The Ghan’s symbol of a camel reflects the Outback’s 19th-century camel drivers who originally came from Afghanistan. The rail line also once bore the nickname The Afghan Express. According to historical records, the first departure of the Ghan left Adelaide Railway Station in August 1929, complete with passengers and supplies heading to the town of Stuart—today Alice Springs.
The Silk Road – Europe to Asia
Although it demands much more planning and organizing, the rail journey from Moscow to Beijing via “The Silk Road” in Central Asia will be one of those unforgettable adventures of a lifetime.
One way to set off on the first leg of such a trip is to take the Kazakhstan. It departs from the Russian capital in the night and arrives in Almaty, Kazakhstan, in the morning of the fifth day. From here, either continue onward to China or explore the lands of Central Asia. There’s also direct train service from Moscow to Bishkek, Kyrgyzstan, and Tashkent, Uzbekistan.
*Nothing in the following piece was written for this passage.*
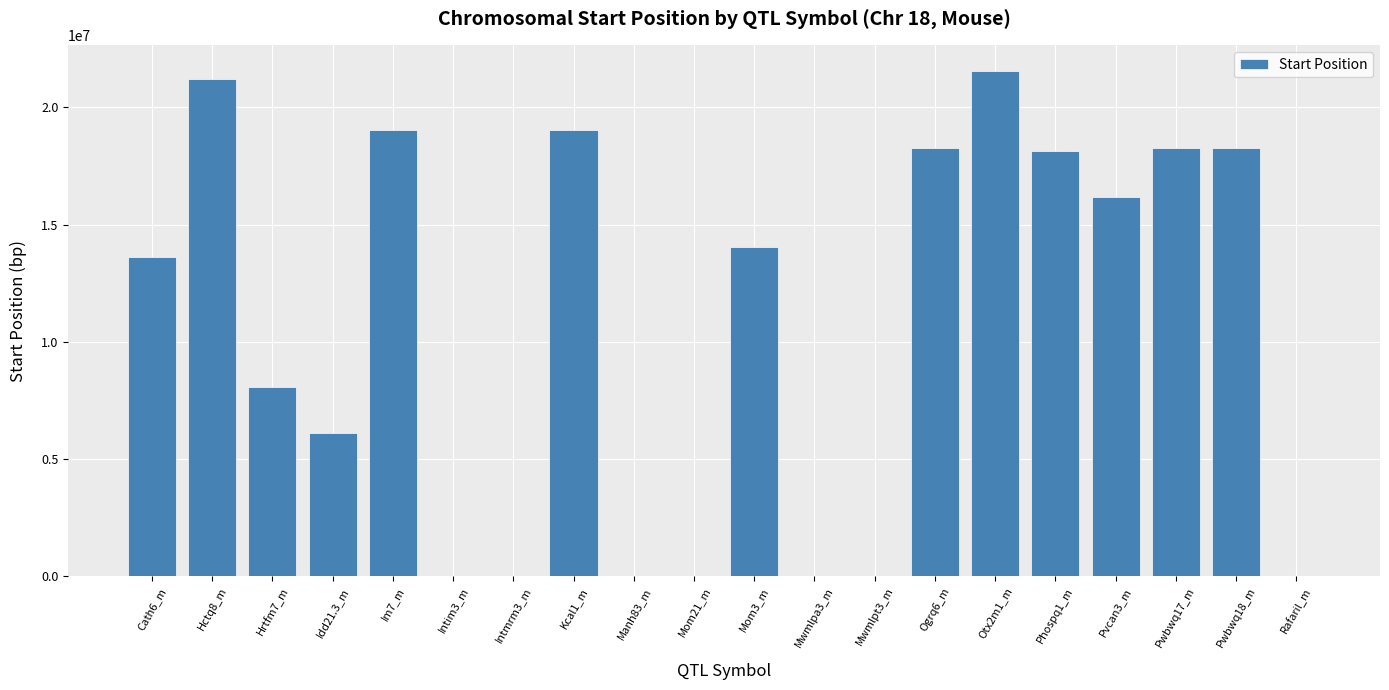

The value at Hrtfm7_m is 10779879. True or false?

False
From its inception in 130 BC to its final days in 1453 AD, an extensive network of Silk Routes by land and sea created and connected civilizations between China and the Mediterranean. In June 2014, UNESCO designated a 3,106-mile section from central China to Kazakhstan and Kyrgyzstan as a world heritage site. Called ”Silk Roads: the Routes Network of Chang’an-Tianshan Corridor,” it includes 33 new sites, such as palace complexes, Buddhist cave temples and sections of China’s Great Wall.
Do you feel inspired? Then it’s time to hit the tracks and go explore!